Clinical perspective

Importantly, the combination of the three predictors of the present study enabled identification of MACE with a sensitivity of 75% and specificity of 70%. Although this may be labelled as moderate diagnostic accuracy, in 27 of 36 patients, there would be the potential for early detection or even prevention of MACE if, for example, antiplatelet therapy would have been initiated at hospital admission. The relatively low specificity would result in unnecessary antiplatelet therapy in approximately one-third of the patients. However, the potential mortality and morbidity reduction by prevention of MACE might easily outweigh the morbidity caused by possible bleeding complications. In fact, a prospective study by Falcone et al10 showed that 30-day mortality in elderly patients with community-onset pneumonia was lower in patients on aspirin before hospital admission. This indicates that these patients still benefit from antiplatelet therapy, even without an increased risk for MACE.

Besides the initiation of antiplatelet therapy, ED patients hospitalised with an infection and medical professionals taking care of these patients during or after hospital admission should be warned for signs of ACS or stroke if a patient has a high-risk profile, so that at least MACE is detected at an early stage.

Limitations

Although the present study is the first to identify independent predictors of MACE after hospitalisation with an infection via the ED, there are several limitations.
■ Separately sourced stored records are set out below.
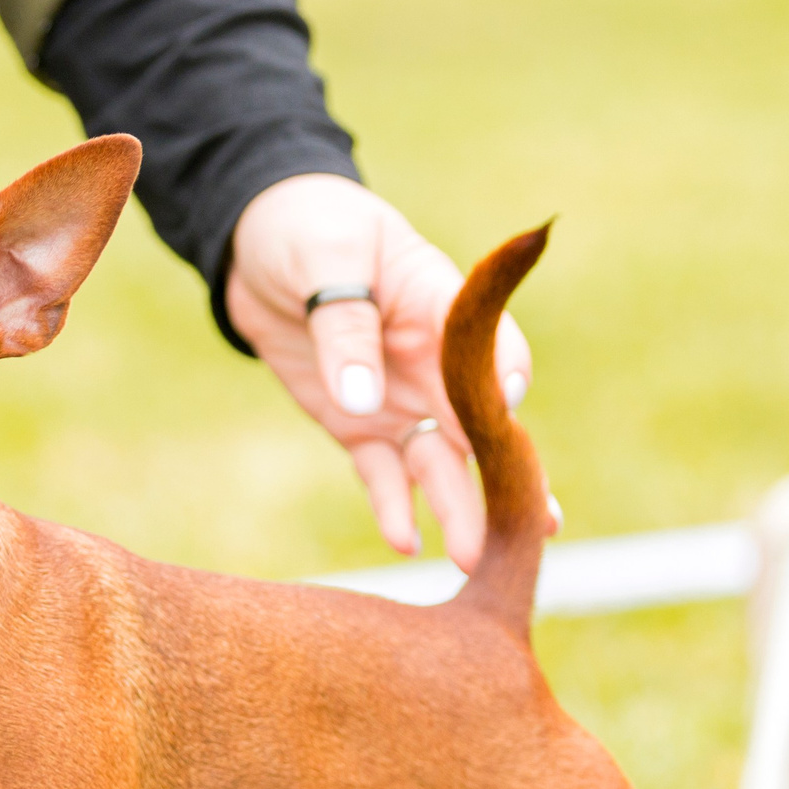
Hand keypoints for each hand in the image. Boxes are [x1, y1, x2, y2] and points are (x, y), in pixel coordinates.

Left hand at [225, 173, 532, 571]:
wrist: (258, 244)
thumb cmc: (310, 230)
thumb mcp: (329, 259)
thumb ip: (346, 327)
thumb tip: (364, 401)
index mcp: (443, 308)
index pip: (496, 353)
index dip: (507, 383)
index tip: (510, 415)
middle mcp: (434, 364)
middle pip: (480, 427)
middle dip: (505, 477)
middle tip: (530, 529)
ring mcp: (400, 399)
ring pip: (439, 463)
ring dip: (458, 508)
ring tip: (473, 558)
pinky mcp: (358, 425)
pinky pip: (382, 473)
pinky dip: (393, 506)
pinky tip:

First, the retrospective nature made our study prone to information bias, especially for measurement of the cardiovascular risk factors and MACEs. However, interobserver agreement and Cohen's κ was high, indicating that the interobserver variability was low. Furthermore, besides careful assessment of all medical files, we also contacted patients to ask if they had had an MACE. In this way, MACEs were also detected if presented to another hospital. Nevertheless, some recall bias cannot be excluded. In addition, 7.2% of the patients were lost to follow-up. In the sensitivity analysis, however, the same predictor variables stood out, indicating that our model was robust and information bias did not change our main conclusion. Second, the many missing data on the presence of a family history positive for cardiovascular disease and smoking status were assumed to be absent. Since most of these missing data were in the ‘no MACE’ group, the effect of risk factors >2 could be overestimated. However, the effect of classic cardiovascular risk factors has already been well established in other studies. The presence of atrial fibrillation/flutter and the RO components of the PIRO score are new outcomes in the present study, and those data were almost complete.
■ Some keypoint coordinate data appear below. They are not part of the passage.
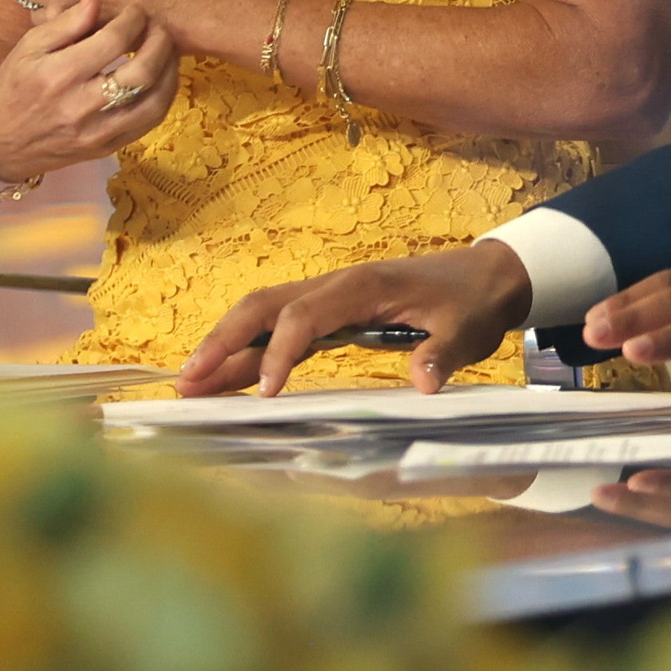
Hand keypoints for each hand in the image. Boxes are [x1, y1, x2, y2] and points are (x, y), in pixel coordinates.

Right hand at [0, 0, 179, 182]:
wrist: (0, 143)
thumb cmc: (12, 88)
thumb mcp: (28, 47)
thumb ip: (65, 23)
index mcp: (58, 75)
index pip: (111, 42)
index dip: (132, 20)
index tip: (136, 10)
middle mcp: (80, 107)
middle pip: (140, 74)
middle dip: (160, 43)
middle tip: (160, 27)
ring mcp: (96, 132)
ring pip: (153, 103)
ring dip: (170, 72)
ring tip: (168, 50)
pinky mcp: (106, 148)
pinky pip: (148, 124)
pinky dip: (163, 97)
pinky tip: (162, 78)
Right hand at [177, 239, 534, 398]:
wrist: (482, 276)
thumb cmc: (470, 302)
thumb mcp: (467, 330)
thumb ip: (444, 354)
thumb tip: (424, 383)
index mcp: (361, 286)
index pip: (305, 316)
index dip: (280, 352)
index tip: (265, 394)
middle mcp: (333, 286)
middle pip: (262, 306)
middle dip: (223, 341)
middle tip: (188, 382)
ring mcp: (326, 298)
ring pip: (261, 314)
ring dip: (224, 345)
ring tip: (189, 385)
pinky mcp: (327, 312)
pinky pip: (276, 327)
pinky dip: (247, 351)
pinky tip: (225, 379)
Finally, in the original study protocol, we anticipated more events than the 36 (2.1%) cases of MACE in this study, limiting the number of variables in our prediction model. We resolved this by creating composite variables, representing groups of separate factors. It cannot be excluded, however, that certain variables in these composite variables have more impact than others. This issue should be taken into account in future studies. Larger populations are needed to validate and improve our prediction model.
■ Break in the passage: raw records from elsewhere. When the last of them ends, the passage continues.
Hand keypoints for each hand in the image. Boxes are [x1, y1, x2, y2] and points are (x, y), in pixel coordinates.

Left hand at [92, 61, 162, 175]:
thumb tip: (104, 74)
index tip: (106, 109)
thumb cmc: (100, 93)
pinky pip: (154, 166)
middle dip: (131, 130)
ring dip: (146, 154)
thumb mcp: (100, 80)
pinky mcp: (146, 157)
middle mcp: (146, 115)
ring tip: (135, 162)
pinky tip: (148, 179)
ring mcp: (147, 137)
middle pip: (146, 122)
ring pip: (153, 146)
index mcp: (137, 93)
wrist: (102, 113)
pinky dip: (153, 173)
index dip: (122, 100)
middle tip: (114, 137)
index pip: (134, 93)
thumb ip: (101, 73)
In summary, in addition to the classical cardiovascular risk factors, atrial fibrillation/flutter and signs of acute organ dysfunction are independent predictors of MACE within 90 days after hospitalisation with a suspected infection. Future studies are needed to validate and improve these predictors before they can be used in large experimental trials, and eventually, for preventive strategies in clinical practise.